Clearwater Paper Announces 20% Workforce Reduction at Cypress Bend Mill to Cut Costs

CLW
April 10, 2026

Clearwater Paper Corporation announced a restructuring of its Cypress Bend, Arkansas paperboard mill that will cut roughly 20 % of salaried and hourly positions. The move will reduce the facility’s operating capacity to about 50 % of its previous level, while shipment volumes are expected to remain unchanged. The company projects the restructuring will generate $8 million to $12 million in annualized cost savings.

The decision comes amid a supply‑driven downturn in the solid‑bleached sulfate (SBS) paperboard market, which has pressured margins and cash flows. President and CEO Arsen Kitch said, "We are faced with a supply driven downturn in our industry that is pressing margins and cash flows. We've made this difficult decision to improve our operating rates and reduce costs." The company’s CEO also noted, "Our Cypress Bend mill is well invested and cost competitive, and we intend to return the mill to full production in the future when SBS industry conditions improve or through an investment in swing CUK capabilities."

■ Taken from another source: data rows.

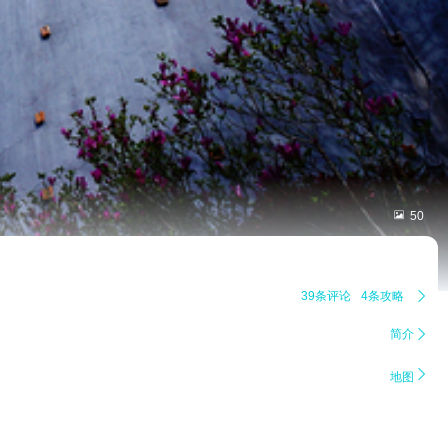

50
39条评论
4条攻略

简介


地图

Clearwater’s financial performance in the months leading up to the announcement underscores the urgency of the restructuring. In Q4 2025 the company reported a net loss from continuing operations of $53 million, while its adjusted EBITDA rose to $107 million from $36 million in Q4 2024. The company has already implemented more than $50 million in fixed‑cost reductions in 2025 and has a strong balance sheet following the divestiture of its tissue business. S&P Global Ratings downgraded Clearwater to B+ from BB‑ in light of weaker-than‑expected performance and projected leverage above 4×.

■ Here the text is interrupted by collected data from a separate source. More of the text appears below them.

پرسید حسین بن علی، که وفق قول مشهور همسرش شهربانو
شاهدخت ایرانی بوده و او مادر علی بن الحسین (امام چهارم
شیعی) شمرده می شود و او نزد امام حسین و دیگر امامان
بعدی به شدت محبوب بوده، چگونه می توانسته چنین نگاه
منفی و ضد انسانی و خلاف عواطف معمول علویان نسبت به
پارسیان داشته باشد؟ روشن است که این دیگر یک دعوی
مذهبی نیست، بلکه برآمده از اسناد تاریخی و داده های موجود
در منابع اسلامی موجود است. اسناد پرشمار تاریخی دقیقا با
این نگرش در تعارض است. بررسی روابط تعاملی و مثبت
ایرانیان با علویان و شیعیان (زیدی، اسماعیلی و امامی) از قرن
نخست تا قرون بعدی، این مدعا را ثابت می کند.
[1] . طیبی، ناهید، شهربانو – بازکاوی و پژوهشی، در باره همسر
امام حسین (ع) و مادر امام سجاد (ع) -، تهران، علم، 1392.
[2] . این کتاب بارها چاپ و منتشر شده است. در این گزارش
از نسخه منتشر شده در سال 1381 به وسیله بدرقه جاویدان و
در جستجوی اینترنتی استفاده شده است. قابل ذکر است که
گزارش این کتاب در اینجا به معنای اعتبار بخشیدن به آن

Strategically, Clearwater has been refocusing on paperboard packaging, highlighted by the acquisition of the Augusta mill and the launch of the lightweight folding carton paperboard Velora. The company’s management has emphasized that the restructuring is part of a broader effort to improve operating rates and maintain shipment volumes while navigating industry oversupply and pricing headwinds.

The workforce reduction and capacity cut are expected to deliver the projected cost savings and position the company for a potential rebound in margins as the SBS market recovers. Management has indicated that the company believes a combination of demand growth, lower imports, and changes in domestic supply will lead to a recovery in the medium term and put it on a path toward cross‑cycle margin levels and cash flows.